Em Março de 2014, o ex-ministro da Administração Interna enviou do seu email de serviço um caderno de encargos do concurso público para operação e manutenção dos helicópteros ao seu amigo e antigo sócio Jaime Gomes. Faltavam três meses para o concurso ser oficialmente aberto, o que o deixava numa posição privilegiada em relação a outros potenciais interessados no concurso. O Departamento Central de Investigação e Acção Penal (DCIAP), que conduziu o inquérito dos Vistos Gold, diz que Macedo não o fez apenas por amizade mas porque respondia a “uma parceria informal de natureza lucrativa”.
Porquê? Porque Miguel Macedo saberia dos interesses comerciais do grupo Fassa e conhecia as relações entre o CEO do Fassa e Jaime Gomes, por intermédio de representantes da empresa Fitonovo, que viria a ser subcontratada pela Everjets, a empresa vencedora do concurso. E como é que o saberia? O Ministério Público explica no despacho de acusação: porque o próprio Miguel Macedo, enquanto sócio da empresa JMF, mantivera relações de natureza comercial com a Fitonovo. E terá recebido cerca de 7 mil euros da JMF, em Dezembro de 2011, numa data em que já era ministro, dinheiro esse alegadamente proveniente de um montante de 31 mil euros facturado precisamente à Fitonovo.
Miguel Macedo não respondeu às tentativas de contacto da VISÃO.
Miguel Macedo foi sócio da JMF até Janeiro de 2011, em parceria com Jaime Gomes, Luís Marques Mendes e Ana Luísa Figueiredo, que seria, na opinião do Ministério Público, uma mera testa-de-ferro do pai, António Figueiredo (ex-presidente do Instituto dos Registos e Notariado e alegado cabecilha da alegada rede de corrupção em torno dos Vistos Gold). A única actividade conhecida da empresa – que viria a cessar atividade em 2013 – é a celebração de um contrato, em Dezembro de 2009, com a Fitonovo. Que consistia no quê? “Na facilitação de contactos privilegiados, no âmbito da contratação pública”.
De acordo com o contrato analisado pelos investigadores, a JMF deveria receber 2% do valor total de cada contrato efetuado em Portugal. Em Janeiro de 2011, já depois da saída de Macedo, a JMF facturou à Fitonovo 31.146,28 euros por serviços de assessoria comercial. Depois de a Fitonovo efetuar o pagamento à JMF, em Dezembro de 2011 a JMF distribuiu o dinheiro pelos sócios: 7072 euros para Miguel Macedo; a mesma quantia para a JAG (empresa de Jaime Gomes) e igual valor para Luís Marques Mendes. A parcela maior, de 7084 euros, foi para António Figueiredo.
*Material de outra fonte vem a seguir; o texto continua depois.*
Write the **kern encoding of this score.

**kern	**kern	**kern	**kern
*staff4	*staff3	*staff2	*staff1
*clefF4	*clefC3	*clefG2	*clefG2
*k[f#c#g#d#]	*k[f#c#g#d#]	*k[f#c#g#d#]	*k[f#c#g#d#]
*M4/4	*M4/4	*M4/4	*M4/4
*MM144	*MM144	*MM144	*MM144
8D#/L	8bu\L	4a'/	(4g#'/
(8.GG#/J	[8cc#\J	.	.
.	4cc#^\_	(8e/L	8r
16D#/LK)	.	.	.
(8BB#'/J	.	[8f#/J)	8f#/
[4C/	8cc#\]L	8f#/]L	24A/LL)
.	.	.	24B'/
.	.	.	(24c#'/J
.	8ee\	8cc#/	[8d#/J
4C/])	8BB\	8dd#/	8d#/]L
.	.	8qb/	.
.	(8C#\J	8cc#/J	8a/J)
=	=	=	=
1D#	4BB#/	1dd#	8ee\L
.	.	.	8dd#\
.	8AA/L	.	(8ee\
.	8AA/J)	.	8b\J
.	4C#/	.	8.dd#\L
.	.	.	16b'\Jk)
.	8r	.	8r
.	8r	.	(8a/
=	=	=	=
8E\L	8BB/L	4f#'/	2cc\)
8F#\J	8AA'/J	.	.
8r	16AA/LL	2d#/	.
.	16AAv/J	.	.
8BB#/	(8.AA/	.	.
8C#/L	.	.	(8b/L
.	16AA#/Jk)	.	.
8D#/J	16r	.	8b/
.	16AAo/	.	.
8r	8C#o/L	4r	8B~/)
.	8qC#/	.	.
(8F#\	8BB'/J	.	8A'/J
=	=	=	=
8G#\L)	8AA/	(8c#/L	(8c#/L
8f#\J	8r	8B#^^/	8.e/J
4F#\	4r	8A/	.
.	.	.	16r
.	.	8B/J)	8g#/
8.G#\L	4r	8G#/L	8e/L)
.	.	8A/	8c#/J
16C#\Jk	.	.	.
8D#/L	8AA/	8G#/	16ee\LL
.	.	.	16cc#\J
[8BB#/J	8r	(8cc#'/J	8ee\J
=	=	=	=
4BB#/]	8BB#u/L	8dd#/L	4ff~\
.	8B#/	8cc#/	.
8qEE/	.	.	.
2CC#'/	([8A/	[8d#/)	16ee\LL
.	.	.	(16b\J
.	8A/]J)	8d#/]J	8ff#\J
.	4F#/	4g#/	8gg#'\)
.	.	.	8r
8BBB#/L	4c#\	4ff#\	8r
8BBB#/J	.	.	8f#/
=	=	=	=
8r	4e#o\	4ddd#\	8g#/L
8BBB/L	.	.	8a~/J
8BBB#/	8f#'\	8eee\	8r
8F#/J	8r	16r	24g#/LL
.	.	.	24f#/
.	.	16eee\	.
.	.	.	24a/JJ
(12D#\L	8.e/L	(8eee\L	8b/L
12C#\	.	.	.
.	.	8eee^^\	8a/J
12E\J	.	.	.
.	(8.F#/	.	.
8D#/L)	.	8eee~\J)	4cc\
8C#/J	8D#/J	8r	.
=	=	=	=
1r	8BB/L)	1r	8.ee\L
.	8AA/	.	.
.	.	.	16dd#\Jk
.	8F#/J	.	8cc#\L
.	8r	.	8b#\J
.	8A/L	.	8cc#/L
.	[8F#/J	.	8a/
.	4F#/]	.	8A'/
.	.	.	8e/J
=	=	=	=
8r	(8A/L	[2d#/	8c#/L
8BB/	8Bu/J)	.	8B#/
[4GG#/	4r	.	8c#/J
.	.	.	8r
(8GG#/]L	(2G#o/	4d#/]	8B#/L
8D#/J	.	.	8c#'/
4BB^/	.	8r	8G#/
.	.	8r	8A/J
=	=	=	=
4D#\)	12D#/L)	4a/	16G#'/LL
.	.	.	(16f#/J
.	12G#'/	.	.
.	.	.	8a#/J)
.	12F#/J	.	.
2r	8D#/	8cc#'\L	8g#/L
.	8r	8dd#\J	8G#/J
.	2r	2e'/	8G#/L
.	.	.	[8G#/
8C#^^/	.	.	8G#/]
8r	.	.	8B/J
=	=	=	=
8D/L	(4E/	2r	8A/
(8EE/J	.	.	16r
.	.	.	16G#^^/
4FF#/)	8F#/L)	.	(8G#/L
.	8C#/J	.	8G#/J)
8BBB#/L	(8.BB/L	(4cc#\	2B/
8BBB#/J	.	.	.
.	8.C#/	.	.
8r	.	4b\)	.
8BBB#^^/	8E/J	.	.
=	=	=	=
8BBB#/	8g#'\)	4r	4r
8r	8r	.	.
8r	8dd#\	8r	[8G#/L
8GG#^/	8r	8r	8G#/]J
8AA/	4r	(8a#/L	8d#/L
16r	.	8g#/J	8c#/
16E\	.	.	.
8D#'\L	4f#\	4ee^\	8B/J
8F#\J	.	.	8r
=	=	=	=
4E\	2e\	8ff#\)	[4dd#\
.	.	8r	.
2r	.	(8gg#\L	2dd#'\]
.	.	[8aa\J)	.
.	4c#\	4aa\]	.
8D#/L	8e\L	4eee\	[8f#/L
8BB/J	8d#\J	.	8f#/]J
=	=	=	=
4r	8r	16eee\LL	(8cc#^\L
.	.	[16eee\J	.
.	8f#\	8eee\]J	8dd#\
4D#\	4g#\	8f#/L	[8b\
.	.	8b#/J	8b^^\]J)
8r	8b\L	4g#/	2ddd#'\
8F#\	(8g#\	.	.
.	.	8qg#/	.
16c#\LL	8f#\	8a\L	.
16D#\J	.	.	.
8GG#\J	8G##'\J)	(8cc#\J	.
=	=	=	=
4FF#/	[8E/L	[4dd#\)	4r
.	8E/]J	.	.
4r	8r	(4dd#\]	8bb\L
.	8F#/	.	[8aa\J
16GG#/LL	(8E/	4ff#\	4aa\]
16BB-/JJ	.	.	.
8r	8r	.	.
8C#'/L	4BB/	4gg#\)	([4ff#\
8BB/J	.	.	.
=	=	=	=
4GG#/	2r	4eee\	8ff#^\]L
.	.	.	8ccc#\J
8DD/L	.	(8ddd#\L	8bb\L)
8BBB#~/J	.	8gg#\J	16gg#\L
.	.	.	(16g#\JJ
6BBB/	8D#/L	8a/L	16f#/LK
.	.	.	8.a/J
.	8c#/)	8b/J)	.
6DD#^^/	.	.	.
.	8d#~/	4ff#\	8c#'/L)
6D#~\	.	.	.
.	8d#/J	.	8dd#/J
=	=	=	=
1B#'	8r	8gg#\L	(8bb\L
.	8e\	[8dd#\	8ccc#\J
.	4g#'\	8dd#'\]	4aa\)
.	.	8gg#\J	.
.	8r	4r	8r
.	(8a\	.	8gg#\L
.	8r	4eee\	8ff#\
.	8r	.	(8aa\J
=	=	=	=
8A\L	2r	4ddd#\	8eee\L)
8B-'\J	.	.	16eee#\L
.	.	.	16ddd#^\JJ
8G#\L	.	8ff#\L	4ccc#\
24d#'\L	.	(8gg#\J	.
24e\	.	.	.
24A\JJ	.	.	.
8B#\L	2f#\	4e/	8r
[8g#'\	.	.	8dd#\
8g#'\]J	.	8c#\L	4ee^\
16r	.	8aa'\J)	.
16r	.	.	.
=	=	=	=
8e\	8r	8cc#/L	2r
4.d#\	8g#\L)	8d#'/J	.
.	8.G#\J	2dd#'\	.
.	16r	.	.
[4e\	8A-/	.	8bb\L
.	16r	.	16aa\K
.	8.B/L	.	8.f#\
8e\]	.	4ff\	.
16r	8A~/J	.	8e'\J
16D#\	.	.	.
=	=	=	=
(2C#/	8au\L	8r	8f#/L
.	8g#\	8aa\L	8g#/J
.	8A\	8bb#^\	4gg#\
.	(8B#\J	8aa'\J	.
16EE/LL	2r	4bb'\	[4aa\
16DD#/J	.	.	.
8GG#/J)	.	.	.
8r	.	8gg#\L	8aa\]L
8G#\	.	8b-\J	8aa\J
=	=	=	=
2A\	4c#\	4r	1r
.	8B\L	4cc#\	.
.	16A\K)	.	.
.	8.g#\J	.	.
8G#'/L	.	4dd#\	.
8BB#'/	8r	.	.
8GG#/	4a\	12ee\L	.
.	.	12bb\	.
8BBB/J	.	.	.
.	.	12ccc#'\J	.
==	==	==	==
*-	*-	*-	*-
A Fitonovo foi constituída em 2009 e transformou-se numa sociedade anónima em Junho de 2011, data em que passou a ter também dois portugueses na administração. Em Janeiro de 2015, na sequência do envolvimento num processo-crime por corrupção em Espanha, mudou de nome para Perene.
Depois da saída formal de Miguel Macedo da sociedade, as relações de assessoria comercial entre a Fitonovo e a JMF transitaram para a JAG – Consultoria e Gestão, que tem como sócios Jaime Gomes e Luís Figueiredo. Em 2011, a JAG cobrou à Fitonovo 73 mil euros; em 2012 79 mil euros; e, em 2013, 19 mil euros. Os montantes terão servido para pagar os “serviços de influência” junto de terceiros ou de decisores de concursos públicos, como a ANA, a EPAL, o INCB ou as câmaras municipais do Porto e de Lisboa. Jaime Gomes, segundo o Ministério Público, faria uso da sua rede de contactos, entre eles António Figueiredo.
A cedência do caderno de encargos é apenas um dos alegados indícios criminais que o Ministério Público encontrou contra Miguel Macedo. Ao todo, Macedo está acusado de três crimes de prevaricação de titular de cargo político e de um de tráfico de influência.
O despacho assinado pela procuradora Susana Figueiredo conclui que “o muito grave e acentuado desrespeito pelos deveres funcionais e pelos padrões ético-profissionais de conduta, evidenciando total falta de competência e honorabilidade profissionais”, a natureza e a gravidade dos crimes que são imputados a Macedo, e o “elevado grau de culpa” colidem com os fins institucionais do cargo público de que Macedo era titular. E mais: demonstram “uma incompatibilidade absoluta” com “a manutenção de qualquer outro cargo público” que pressuponha zelo, isenção e lealdade.
Jaime Gomes e António Figueiredo são outros dois dos arguidos acusados no processo.